# [Activity]
Put each line of the material below into a JSON list of strings, one string per line, leaving out blank lines. Omit the picture placeholders from the list.

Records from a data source
=== Section Start ===

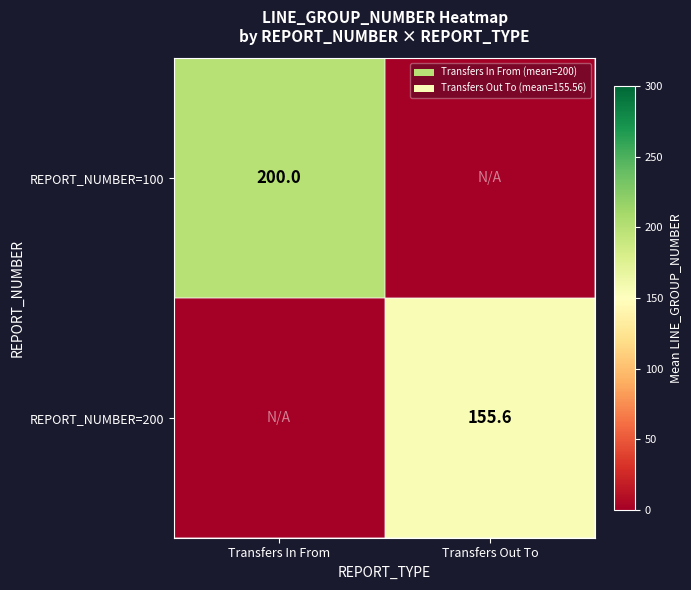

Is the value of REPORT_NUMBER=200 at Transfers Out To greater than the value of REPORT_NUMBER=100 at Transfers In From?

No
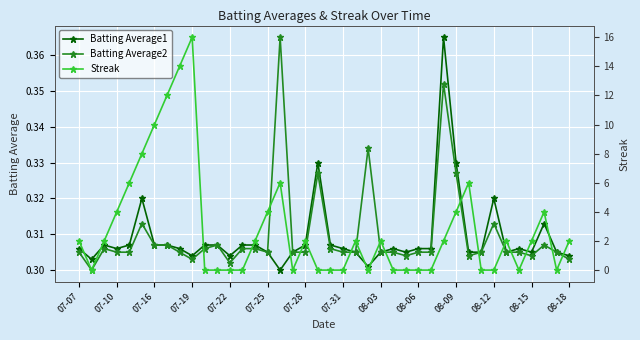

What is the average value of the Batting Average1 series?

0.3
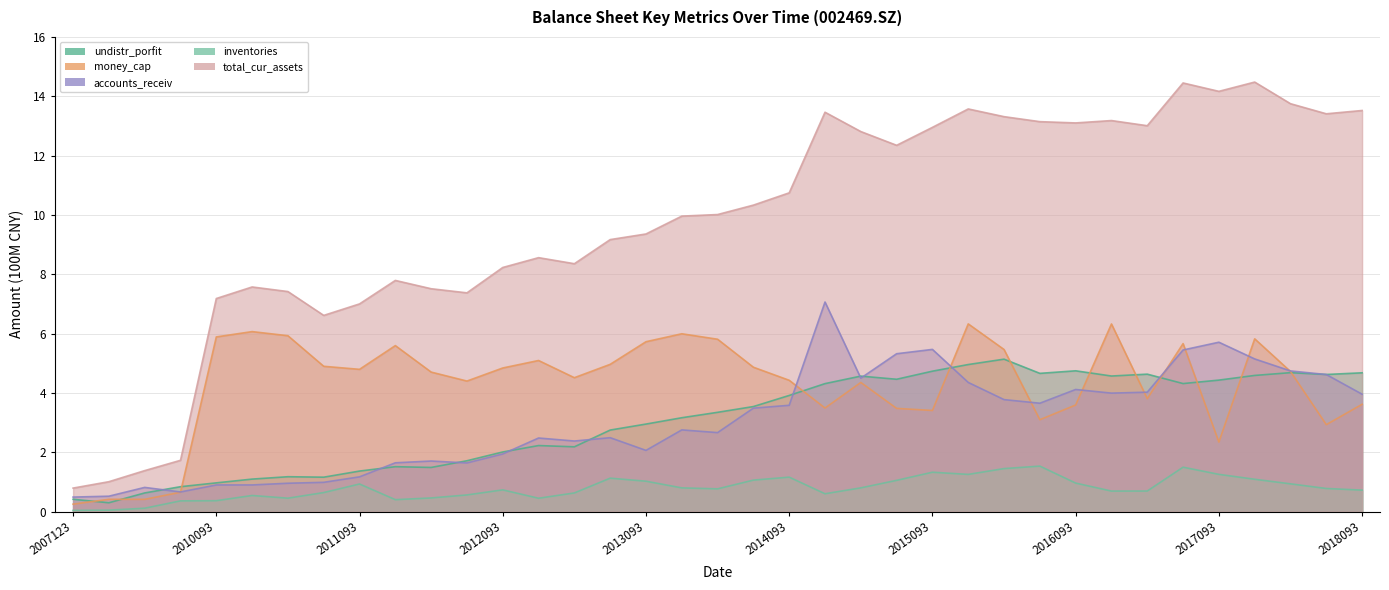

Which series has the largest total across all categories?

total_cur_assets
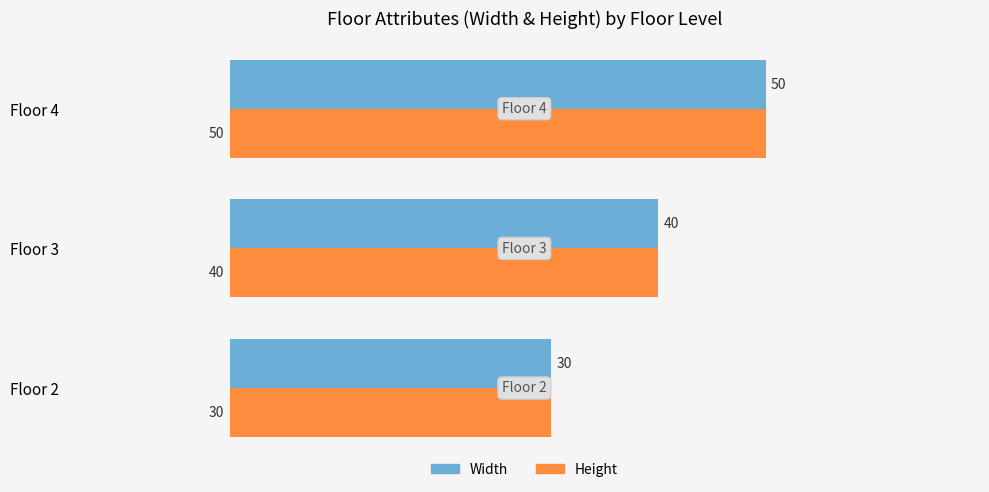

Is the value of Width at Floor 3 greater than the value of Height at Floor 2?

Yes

=== Section End ===

# [Response to the exercise]
[
  "Is the value of REPORT_NUMBER=200 at Transfers Out To greater than the value of REPORT_NUMBER=100 at Transfers In From?",
  "No",
  "What is the average value of the Batting Average1 series?",
  "0.3",
  "Which series has the largest total across all categories?",
  "total_cur_assets",
  "Is the value of Width at Floor 3 greater than the value of Height at Floor 2?",
  "Yes"
]